Our Teaching

We teach Green Chemistry in our degree courses & have implemented measures to make our practical coursework more sustainable.

Practical Chemistry Teaching

Our 4P Teaching Labs hold a Gold Sustainable Lab Award and the School of Chemistry as a whole has a Silver Award. Experiments use air condensors and recirculating chillers for rotary evaporators to avoid the unnecessary waste of water.

The current Curriculum Transformation Programme within the School is also looking at how practical experiments can be modified to reduce waste; for example using the end product of experiments as the starting material for others, introducing new experiments based on the core principles of Green Chemistry and replacing experiments with those that consume less resources.

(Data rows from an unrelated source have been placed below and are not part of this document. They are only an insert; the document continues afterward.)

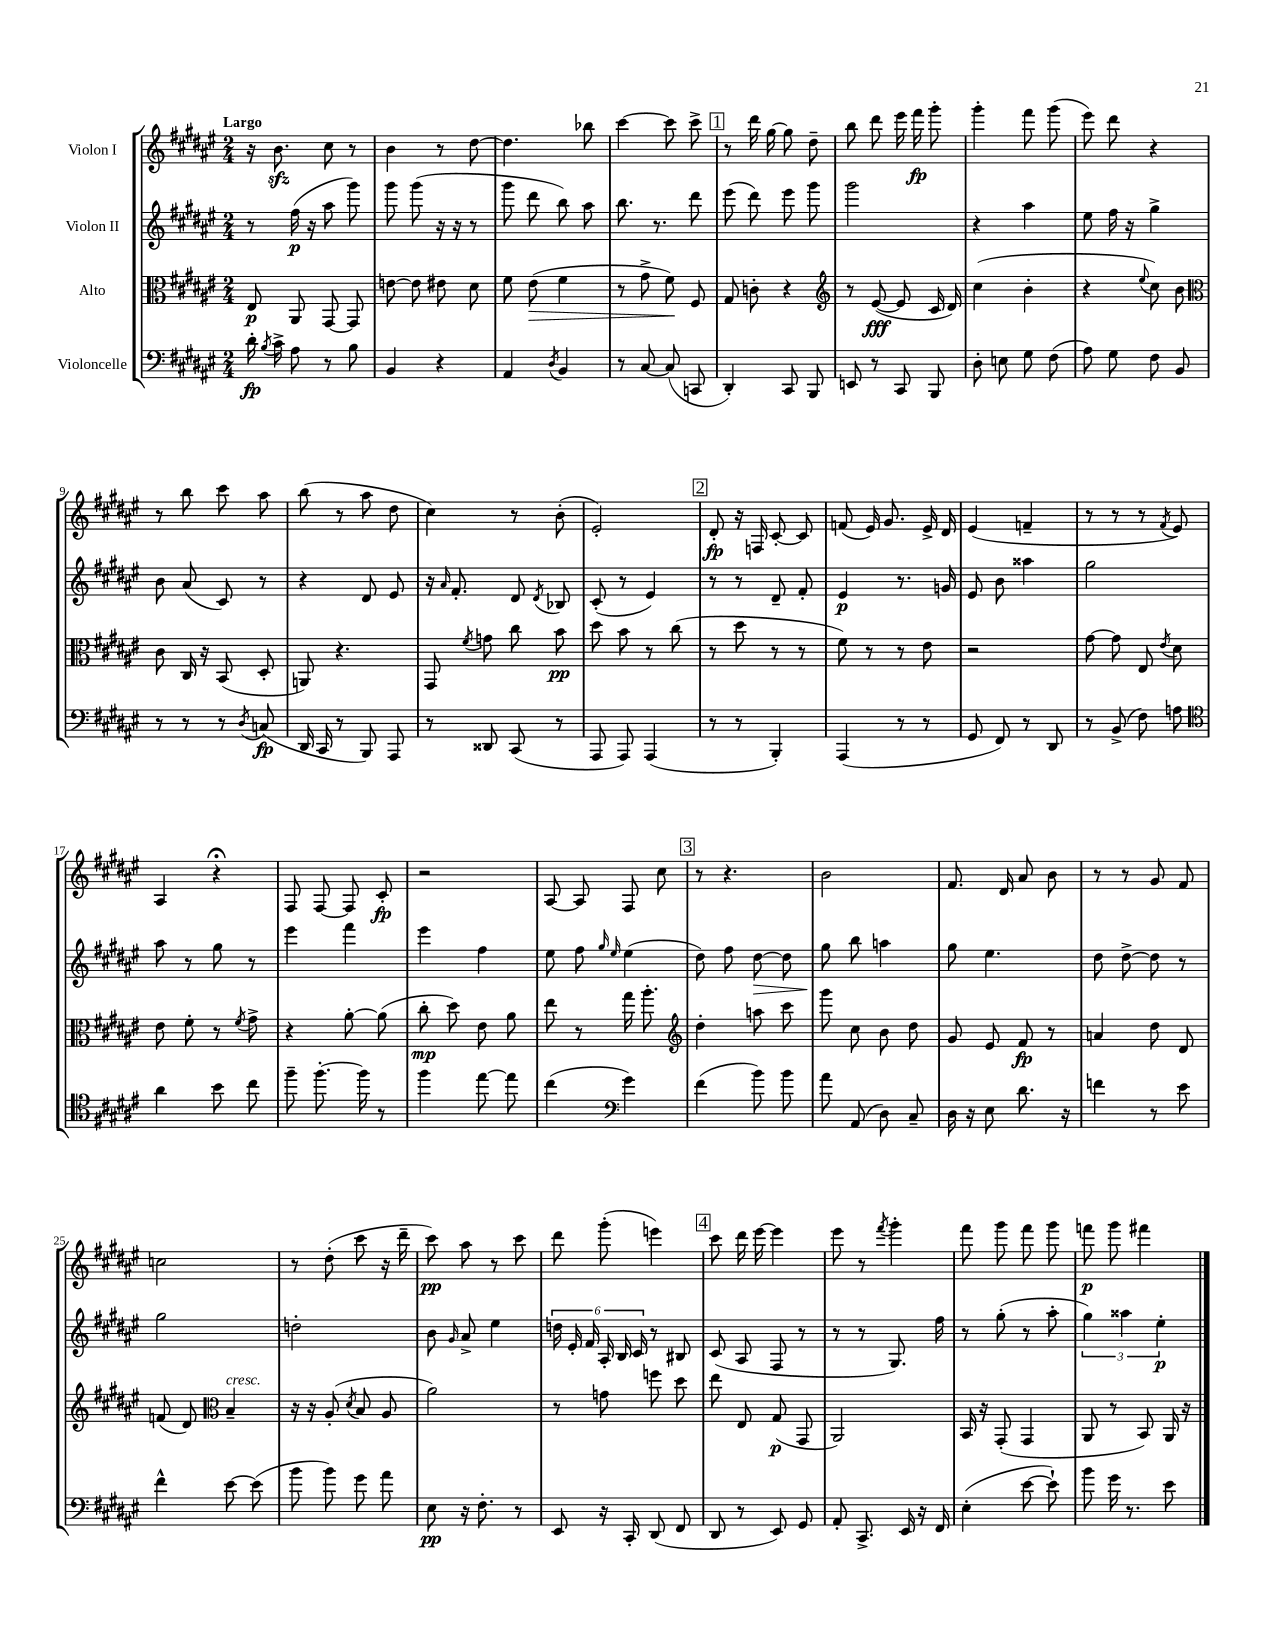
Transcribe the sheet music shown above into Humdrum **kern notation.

**kern	**dynam	**kern	**dynam	**kern	**dynam	**kern	**dynam
*part4	*part4	*part3	*part3	*part2	*part2	*part1	*part1
*staff4	*staff4	*staff3	*staff3	*staff2	*staff2	*staff1	*staff1
*I"Violoncelle	*	*I"Alto	*	*I"Violon II	*	*I"Violon I	*
*clefF4	*	*clefC3	*	*clefG2	*	*clefG2	*
*k[f#c#g#d#a#e#]	*	*k[f#c#g#d#a#e#]	*	*k[f#c#g#d#a#e#]	*	*k[f#c#g#d#a#e#]	*
*M2/4	*	*M2/4	*	*M2/4	*	*M2/4	*
=1	=1	=1	=1	=1	=1	=1	=1
!	!	!	!	!	!	!LO:TX:a:B:t=Largo	!
16d#'\	fp	8E#/	p	8r	.	16r	.
8qB/	.	.	.	.	.	.	.
16c#^\	.	.	.	.	.	8.bzz\	.
8A#\	.	8AA#/	.	(16ff#\	p	.	.
.	.	.	.	16r	.	.	.
8r	.	[8GG#/	.	8aa#\	.	8cc#\	.
8B\	.	8GG#/]	.	8ggg#\)	.	8r	.
=2	=2	=2	=2	=2	=2	=2	=2
4BB/	.	[8en\	.	8ggg#\	.	4b\	.
.	.	8e\]	.	(8ggg#\	.	.	.
4r	.	8e#X\	.	16r	.	8r	.
.	.	.	.	16r	.	.	.
.	.	8d#\	.	8r	.	[8dd#\	.
=3	=3	=3	=3	=3	=3	=3	=3
4AA#/	.	8f#\	.	8ggg#\	.	4.dd#\]	.
!	!	!	!LO:HP:b	!	!	!	!
.	.	(8e#\	>	8ddd#\	.	.	.
8qD#/	.	.	.	.	.	.	.
4BB/	.	4f#\	.	8bb\)	.	.	.
.	.	.	.	8aa#\	.	8bb-X\	.
=4	=4	=4	=4	=4	=4	=4	=4
8r	.	8r	.	8.bb\	.	[4ccc#\	.
[8C#/	.	8g#^\	.	.	.	.	.
.	.	.	.	8.r	.	.	.
(8C#/]	.	8f#\)	.	.	.	8ccc#\]	.
8CCn/	.	8F#/	]	8ddd#\	.	8ccc#^\	.
!!LO:REH:place=s1:t=1
=5	=5	=5	=5	=5	=5	=5	=5
4DD#'/)	.	8G#/	.	(8eee#\	.	8r	.
.	.	8cn'\	.	8ddd#\)	.	16ddd#\	.
.	.	.	.	.	.	[16gg#\	.
8CC#/	.	4r	.	8eee#\	.	8gg#\]	.
8BBB/	.	.	.	8ggg#\	.	8dd#~\	.
=6	=6	=6	=6	=6	=6	=6	=6
*	*	*clefG2	*	*	*	*	*
8EEn/	.	8r	.	2ggg#\	.	8bb\	.
8r	.	([8e#/	fff	.	.	8ddd#\	.
8CC#/	.	8e#/]	.	.	.	16eee#\	.
.	.	.	.	.	.	16fff#\	fp
8BBB/	.	16c#/	.	.	.	8ggg#'\	.
.	.	16d#/)	.	.	.	.	.
=7	=7	=7	=7	=7	=7	=7	=7
8D#'\	.	(4cc#\	.	4r	.	4ggg#'\	.
8En\	.	.	.	.	.	.	.
8G#\	.	4b'\	.	4aa#\	.	8fff#\	.
(8F#\	.	.	.	.	.	(8ggg#\	.
=8	=8	=8	=8	=8	=8	=8	=8
8A#\)	.	4r	.	8ee#\	.	8eee#\)	.
8G#\	.	.	.	16ff#\	.	8ddd#\	.
.	.	.	.	16r	.	.	.
.	.	8qqee#/	.	.	.	.	.
8F#\	.	8cc#\)	.	4gg#^\	.	4r	.
8BB/	.	8b\	.	.	.	.	.
!!LO:LB:g=z
=9	=9	=9	=9	=9	=9	=9	=9
*	*	*clefC3	*	*	*	*	*
8r	.	8c#\	.	8b\	.	8r	.
8r	.	16C#/	.	(8a#/	.	8bb\	.
.	.	16r	.	.	.	.	.
8r	.	(8BB/	.	8c#/)	.	8ccc#\	.
8qD#/	.	.	.	.	.	.	.
(8Cn/	fp	8D#'/	.	8r	.	8aa#\	.
=10	=10	=10	=10	=10	=10	=10	=10
16DD#/	.	8AAn/)	.	4r	.	(8bb\	.
16CC#/	.	.	.	.	.	.	.
8r	.	4.r	.	.	.	8r	.
8BBB/)	.	.	.	8d#/	.	8aa#\	.
8AAA#/	.	.	.	8e#/	.	8dd#\	.
=11	=11	=11	=11	=11	=11	=11	=11
8r	.	8GG#/	.	16r	.	4cc#\)	.
.	.	.	.	16qqa#/	.	.	.
.	.	.	.	8.f#'/	.	.	.
.	.	8qf#/	.	.	.	.	.
8DD##X/	.	8gn\	.	.	.	.	.
(8CC#/	.	8cc#\	.	8d#/	.	8r	.
.	.	.	.	8qd#/	.	.	.
8r	.	8b\	pp	8B-X/	.	(8b'\	.
=12	=12	=12	=12	=12	=12	=12	=12
8AAA#/	.	8dd#\	.	(8c#'/	.	2e#'/)	.
8AAA#/)	.	8b\	.	8r	.	.	.
(4AAA#/	.	8r	.	4e#/)	.	.	.
.	.	(8cc#\	.	.	.	.	.
!!LO:REH:place=s1:t=2
=13	=13	=13	=13	=13	=13	=13	=13
8r	.	8r	.	8r	.	8d#'/	fp
8r	.	8dd#\	.	8r	.	16r	.
.	.	.	.	.	.	16Fn/	.
4BBB'/)	.	8r	.	8d#~/	.	[8c#'/	.
.	.	8r	.	8f#'/	.	8c#/]	.
=14	=14	=14	=14	=14	=14	=14	=14
(4AAA#/	.	8f#\)	.	4e#/	p	(8fn/	.
.	.	8r	.	.	.	16e#/)	.
.	.	.	.	.	.	8.g#/	.
8r	.	8r	.	8.r	.	.	.
8r	.	8e#\	.	.	.	16e#^/	.
.	.	.	.	16gn/	.	16d#/	.
=15	=15	=15	=15	=15	=15	=15	=15
8GG#/	.	2r	.	8e#/	.	(4e#/	.
8FF#/)	.	.	.	8b\	.	.	.
8r	.	.	.	4aa##X\	.	4fn~/	.
8DD#/	.	.	.	.	.	.	.
=16	=16	=16	=16	=16	=16	=16	=16
8r	.	[8g#\	.	2gg#\	.	8r	.
(8BB^/	.	8g#\]	.	.	.	8r	.
8F#\)	.	8E#/	.	.	.	8r	.
.	.	8qe#/	.	.	.	8qf#/	.
8An\	.	8d#\	.	.	.	8e#/)	.
!!LO:LB:g=z
=17	=17	=17	=17	=17	=17	=17	=17
*clefC4	*	*	*	*	*	*	*
4a#\	.	8e#\	.	8aa#\	.	4A#/	.
.	.	8f#'\	.	8r	.	.	.
8b\	.	8r	.	8gg#\	.	4r;<	.
.	.	8qf#/	.	.	.	.	.
8cc#\	.	8g#^\	.	8r	.	.	.
=18	=18	=18	=18	=18	=18	=18	=18
8ff#~\	.	4r	.	4eee#\	.	8F#/	.
[8.ff#'\	.	.	.	.	.	[8F#/	.
.	.	[8a#'\	.	4fff#\	.	8F#/]	.
16ff#\]	.	.	.	.	.	.	.
8r	.	(8a#\]	.	.	.	8c#'/	fp
=19	=19	=19	=19	=19	=19	=19	=19
4ff#\	.	8cc#'\	mp	4eee#\	.	2r	.
.	.	8dd#\)	.	.	.	.	.
[8ee#\	.	8e#\	.	4ff#\	.	.	.
8ee#\]	.	8a#\	.	.	.	.	.
=20	=20	=20	=20	=20	=20	=20	=20
(4cc#\	.	8ee#\	.	8ee#\	.	[8A#/	.
.	.	8r	.	8ff#\	.	8A#/]	.
*clefF4	*	*	*	*	*	*	*
.	.	.	.	16qqgg#/	.	.	.
.	.	.	.	16qqee#/	.	.	.
4g#\)	.	16gg#\	.	(4ee#\	.	8F#/	.
.	.	8.aa#'\	.	.	.	.	.
.	.	.	.	.	.	8cc#\	.
!!LO:REH:place=s1:t=3
=21	=21	=21	=21	=21	=21	=21	=21
*	*	*clefG2	*	*	*	*	*
(4f#\	.	4dd#'\	.	8dd#\)	.	8r	.
.	.	.	.	8ff#\	.	4.r	.
!	!	!	!	!	!LO:HP:b	!	!
8b\)	.	8aan\	.	[8dd#\	>	.	.
8b\	.	8ccc#\	.	8dd#\]	.	.	.
=22	=22	=22	=22	=22	=22	=22	=22
8a#\	.	8ggg#\	.	8gg#\	.	2b\	.
(8AA#/	.	8cc#\	.	8bb\	]	.	.
8D#\)	.	8b\	.	4aan\	.	.	.
8C#~/	.	8dd#\	.	.	.	.	.
=23	=23	=23	=23	=23	=23	=23	=23
16D#\	.	8g#/	.	8gg#\	.	8.f#/	.
16r	.	.	.	.	.	.	.
8E#\	.	8e#/	.	4.ee#\	.	.	.
.	.	.	.	.	.	16d#/	.
8.d#\	.	8f#/	fp	.	.	8a#/	.
.	.	8r	.	.	.	8b\	.
16r	.	.	.	.	.	.	.
=24	=24	=24	=24	=24	=24	=24	=24
4fn\	.	4an/	.	8dd#\	.	8r	.
.	.	.	.	[8dd#^\	.	8r	.
8r	.	8dd#\	.	8dd#\]	.	8g#/	.
8e#\	.	8d#/	.	8r	.	8f#/	.
!!LO:LB:g=z
=25	=25	=25	=25	=25	=25	=25	=25
4f#^^\	.	(8fn/	.	2gg#\	.	2ccn\	.
.	.	8d#/)	.	.	.	.	.
*	*	*clefC3	*	*	*	*	*
!	!	!LO:TX:a:i:t=cresc.	!	!	!	!	!
[8e#\	.	4B~/	.	.	.	.	.
(8e#\]	.	.	.	.	.	.	.
=26	=26	=26	=26	=26	=26	=26	=26
8b\	.	16r	.	2ddn'\	.	8r	.
.	.	16r	.	.	.	.	.
8b\)	.	(8A#'/	.	.	.	(8dd#'\	.
.	.	8qd#/	.	.	.	.	.
8g#\	.	8B/	.	.	.	8ccc#\	.
8a#\	.	8A#/	.	.	.	16r	.
.	.	.	.	.	.	16ddd#~\	.
=27	=27	=27	=27	=27	=27	=27	=27
8E#\	pp	2a#\)	.	8b\	.	8ccc#\)	pp
.	.	.	.	16qqg#/	.	.	.
16r	.	.	.	8a#^/	.	8aa#\	.
8.F#'\	.	.	.	.	.	.	.
.	.	.	.	4ee#\	.	8r	.
8r	.	.	.	.	.	8ccc#\	.
=28	=28	=28	=28	=28	=28	=28	=28
8EE#/	.	8r	.	24ddn\	.	8ddd#\	.
.	.	.	.	24e#'/	.	.	.
.	.	.	.	24f#/	.	.	.
16r	.	8gn\	.	24A#'/	.	(8ggg#'\	.
.	.	.	.	24B/	.	.	.
16CC#'/	.	.	.	.	.	.	.
.	.	.	.	24c#/	.	.	.
(8DD#/	.	8ffn\	.	8r	.	4eeen\)	.
8FF#/	.	8dd#\	.	8B#X/	.	.	.
!!LO:REH:place=s1:t=4
=29	=29	=29	=29	=29	=29	=29	=29
8DD#/	.	8ee#\	.	(8c#/	.	8ccc#\	.
8r	.	8E#/	.	8A#/	.	16ddd#\	.
.	.	.	.	.	.	[16eee#\	.
8EE#/)	.	(8G#/	p	8F#/	.	4eee#\]	.
8GG#/	.	8GG#/	.	8r	.	.	.
=30	=30	=30	=30	=30	=30	=30	=30
8AA#'/	.	2AA#/)	.	8r	.	8eee#\	.
8.CC#^/	.	.	.	8r	.	8r	.
.	.	.	.	.	.	8qfff#/	.
.	.	.	.	8.G#/)	.	4ggg#'\	.
16EE#/	.	.	.	.	.	.	.
16r	.	.	.	.	.	.	.
16FF#/	.	.	.	16ff#\	.	.	.
=31	=31	=31	=31	=31	=31	=31	=31
(4E#'\	.	16BB/	.	8r	.	8fff#\	.
.	.	16r	.	.	.	.	.
.	.	(8GG#'/	.	(8gg#'\	.	8ggg#\	.
[8e#\	.	4GG#/	.	8r	.	8fff#\	.
8e#`\])	.	.	.	8aa#'\	.	8ggg#\	.
=32	=32	=32	=32	=32	=32	=32	=32
8b\	.	8AA#/	.	6gg#\)	.	8fffn\	p
16g#\	.	8r	.	.	.	8ggg#\	.
.	.	.	.	6aa##X\	.	.	.
8.r	.	.	.	.	.	.	.
.	.	8BB/)	.	.	.	4fff#X\	.
.	.	.	.	6ee#'\	p	.	.
8e#\	.	16AA#/	.	.	.	.	.
.	.	16r	.	.	.	.	.
==	==	==	==	==	==	==	==
*-	*-	*-	*-	*-	*-	*-	*-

Details of the degrees offered by the School of Chemistry can be found here. Two of our course modules that address sustainability are outlined below.

Orange Polymer in Flask

This is a second year level 8 course for science students who wish to expand their knowledge into the applied field of environmental chemistry. The course is designed to broaden students' awareness of the new emphasis chemistry must place on matters of environment: the formation of the Earth's elements and Earth's chemical composition; how our physical environment reacts to anthropogenic chemicals and consequences of industrial processes; how chemical toxicity is affecting the biosphere; what treatment and remediation processes are currently used to reverse anthropogenic changes to our environment.


A lecture course covering an introduction to the principles of Green or Sustainable Chemistry, including the impact that the chemical industry has on human health and the environment, sustainable approaches to resource extraction and utilisation, and the role that catalysts can play in pollution control and increasing feedstock and energy efficiency.